Page excerpt →
Segment Open
Caught in the middle are multinational banks, which are bound to the U.S.-dominated financial system but can’t afford to anger an increasingly antagonistic Beijing because of the size of the Chinese market.
Few firms exemplify this conundrum better than HSBC, the British banking behemoth that was founded in 1865 in Hong Kong by Scottish trader Thomas Sutherland in the aftermath of the second Opium War.
Although the company is headquartered in London, the bulk of the bank’s business is in Hong Kong and mainland China.
The bank, which still operates its Hong Kong offices out of its Norman Foster-designed tower overlooking Victoria Harbor, was criticized in China for cooperating with U.S. investigators in the indictment of Huawei Chief Financial Officer Meng Wanzhou. It was later pilloried in Hong Kong by pro-Beijing figures for not supporting the national security law early on.
When its top executive in Asia signed a petition in June to back the law, the bank became the target of protesters, who vandalized some HSBC branches and defaced the two signature lion statues guarding its headquarters.
The raid this week of Apple Daily’s newsroom and leadership changes at broadcaster iCable highlight the shrinking space for independent journalism as Beijing exerts more control over a once freewheeling Hong Kong.
Segment Closed
Tasks to perform →
1: Do statements (a), (b) and (c) agree with the passage on HSBC? Answer yes or no for each, and quote the deciding words of the passage.
(a) HSBC was founded in London.
(b) Most of HSBC's business is in Hong Kong and mainland China.
(c) Protesters defaced statues guarding the bank's headquarters.
2: Write out the passage on HSBC again, starting at "The bank, which" and ending at "freewheeling Hong Kong.", with "protesters" renamed "demonstrators".

Dataset records →
Segment Open
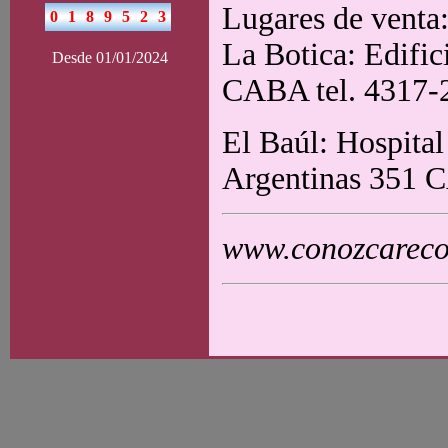
Lugares de venta
La Botica: Edifi
Desde 01/01/2024
CABA tel. 4317-2
El Baúl: Hospital
Argentinas 351 C
www.conozcarecol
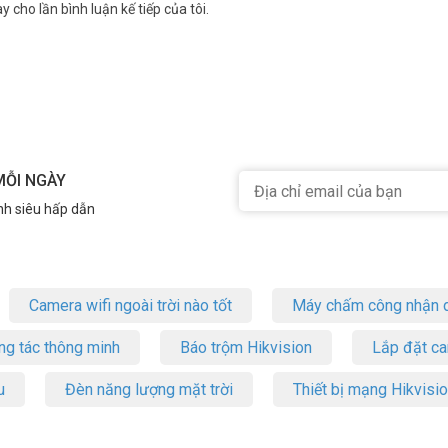
y cho lần bình luận kế tiếp của tôi.
MỖI NGÀY
nh siêu hấp dẫn
Camera wifi ngoài trời nào tốt
Máy chấm công nhận d
ng tác thông minh
Báo trộm Hikvision
Lắp đặt c
u
Đèn năng lượng mặt trời
Thiết bị mạng Hikvisi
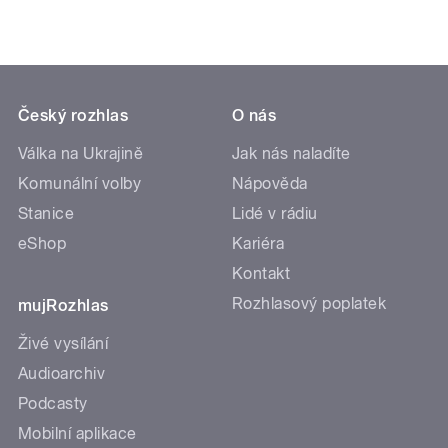
Český rozhlas
O nás
Válka na Ukrajině
Jak nás naladíte
Komunální volby
Nápověda
Stanice
Lidé v rádiu
eShop
Kariéra
Kontakt
Rozhlasový poplatek
mujRozhlas
Živé vysílání
Audioarchiv
Podcasty
Mobilní aplikace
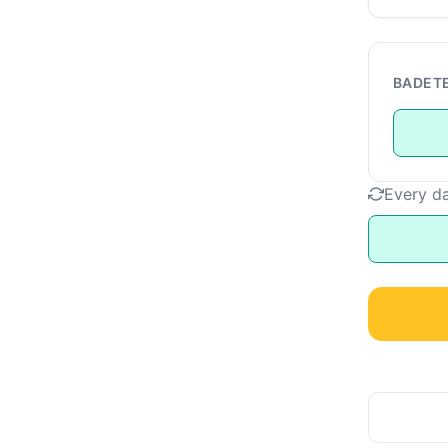
BADET
Every d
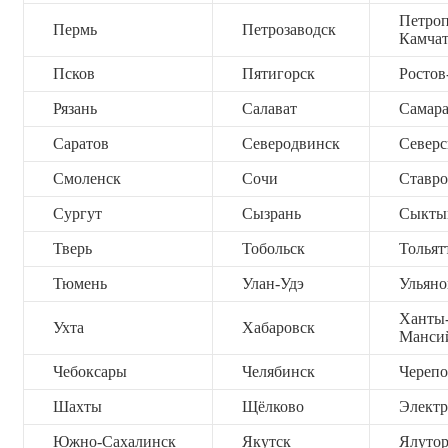
Петроп
Пермь
Петрозаводск
Камча
Псков
Пятигорск
Ростов
Рязань
Салават
Самар
Саратов
Северодвинск
Северс
Смоленск
Сочи
Ставро
Сургут
Сызрань
Сыкты
Тверь
Тобольск
Тольят
Тюмень
Улан-Удэ
Ульяно
Ханты
Ухта
Хабаровск
Манси
Чебоксары
Челябинск
Черепо
Шахты
Щёлково
Электр
Южно-Сахалинск
Якутск
Ялутор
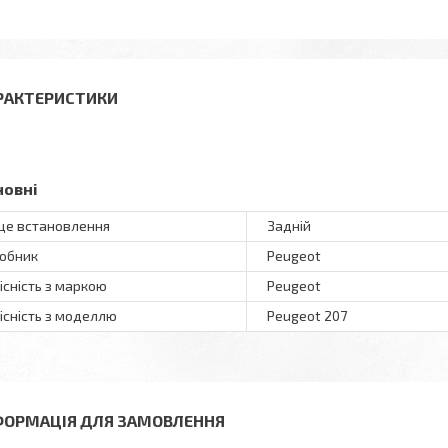
РАКТЕРИСТИКИ
новні
це встановлення
Задній
обник
Peugeot
існість з маркою
Peugeot
існість з моделлю
Peugeot 207
ФОРМАЦІЯ ДЛЯ ЗАМОВЛЕННЯ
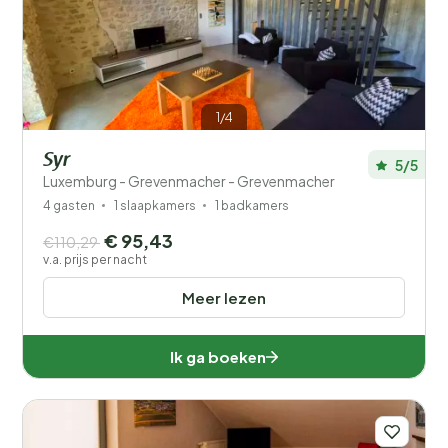
Filters opslaan
Je vakantie
1/4
Kies reisdata en je gezelschap
Syr
5/5
Luxemburg - Grevenmacher - Grevenmacher
Wanneer?
4 gasten
1 slaapkamers
1 badkamers
€ 95,43
€110,29
Aantal gasten?
v.a. prijs per nacht
Meer lezen
Ik ga boeken
Afstand
1
Prijs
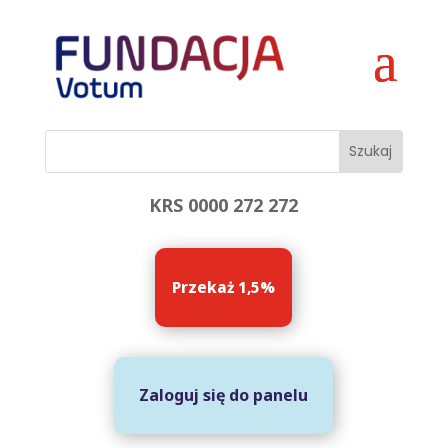
KRS 0000 272 272
Przekaż 1,5%
Zaloguj się do panelu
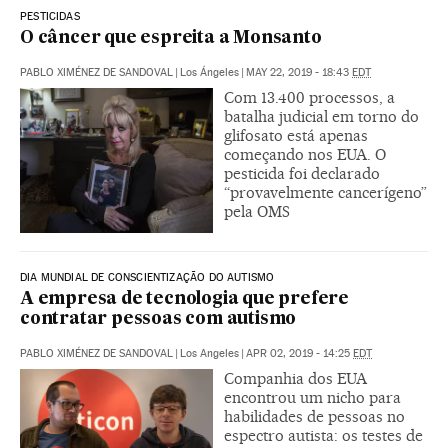
PESTICIDAS
O câncer que espreita a Monsanto
PABLO XIMÉNEZ DE SANDOVAL
|
Los Ángeles
|
MAY 22, 2019 - 18:43
EDT
Com 13.400 processos, a
batalha judicial em torno do
glifosato está apenas
começando nos EUA. O
pesticida foi declarado
“provavelmente cancerígeno”
pela OMS
DIA MUNDIAL DE CONSCIENTIZAÇÃO DO AUTISMO
A empresa de tecnologia que prefere
contratar pessoas com autismo
PABLO XIMÉNEZ DE SANDOVAL
|
Los Angeles
|
APR 02, 2019 - 14:25
EDT
Companhia dos EUA
encontrou um nicho para
habilidades de pessoas no
espectro autista: os testes de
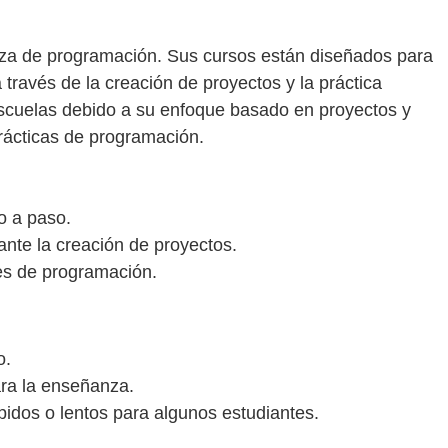
a de programación. Sus cursos están diseñados para
través de la creación de proyectos y la práctica
scuelas debido a su enfoque basado en proyectos y
rácticas de programación.
o a paso.
ante la creación de proyectos.
es de programación.
o.
ara la enseñanza.
idos o lentos para algunos estudiantes.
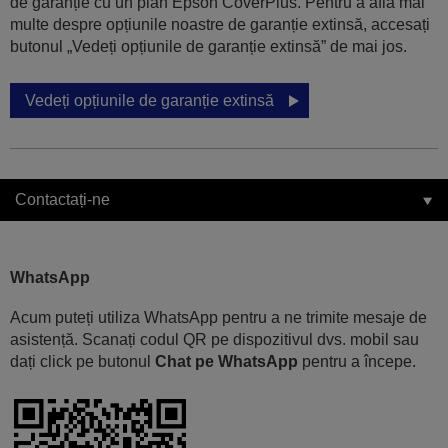
de garanție cu un plan Epson CoverPlus. Pentru a afla mai
multe despre opțiunile noastre de garanție extinsă, accesați
butonul „Vedeți opțiunile de garanție extinsă” de mai jos.
Vedeți opțiunile de garanție extinsă
Contactați-ne
WhatsApp
Acum puteți utiliza WhatsApp pentru a ne trimite mesaje de
asistență. Scanați codul QR pe dispozitivul dvs. mobil sau
dați click pe butonul
Chat pe WhatsApp
pentru a începe.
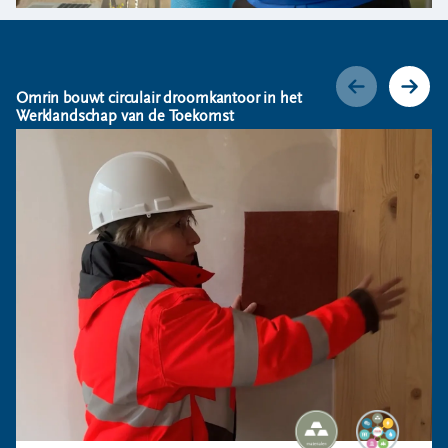
Omrin bouwt circulair droomkantoor in het
Werklandschap van de Toekomst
Segment Closed
Task responses →
1:
(a) No: "founded in 1865 in Hong Kong by Scottish trader Thomas Sutherland"
(b) Yes: "the bulk of the bank’s business is in Hong Kong and mainland China"
(c) Yes: "defaced the two signature lion statues guarding its headquarters"

2:
The bank, which still operates its Hong Kong offices out of its Norman Foster-designed tower overlooking Victoria Harbor, was criticized in China for cooperating with U.S. investigators in the indictment of Huawei Chief Financial Officer Meng Wanzhou. It was later pilloried in Hong Kong by pro-Beijing figures for not supporting the national security law early on.
When its top executive in Asia signed a petition in June to back the law, the bank became the target of demonstrators, who vandalized some HSBC branches and defaced the two signature lion statues guarding its headquarters.
The raid this week of Apple Daily’s newsroom and leadership changes at broadcaster iCable highlight the shrinking space for independent journalism as Beijing exerts more control over a once freewheeling Hong Kong.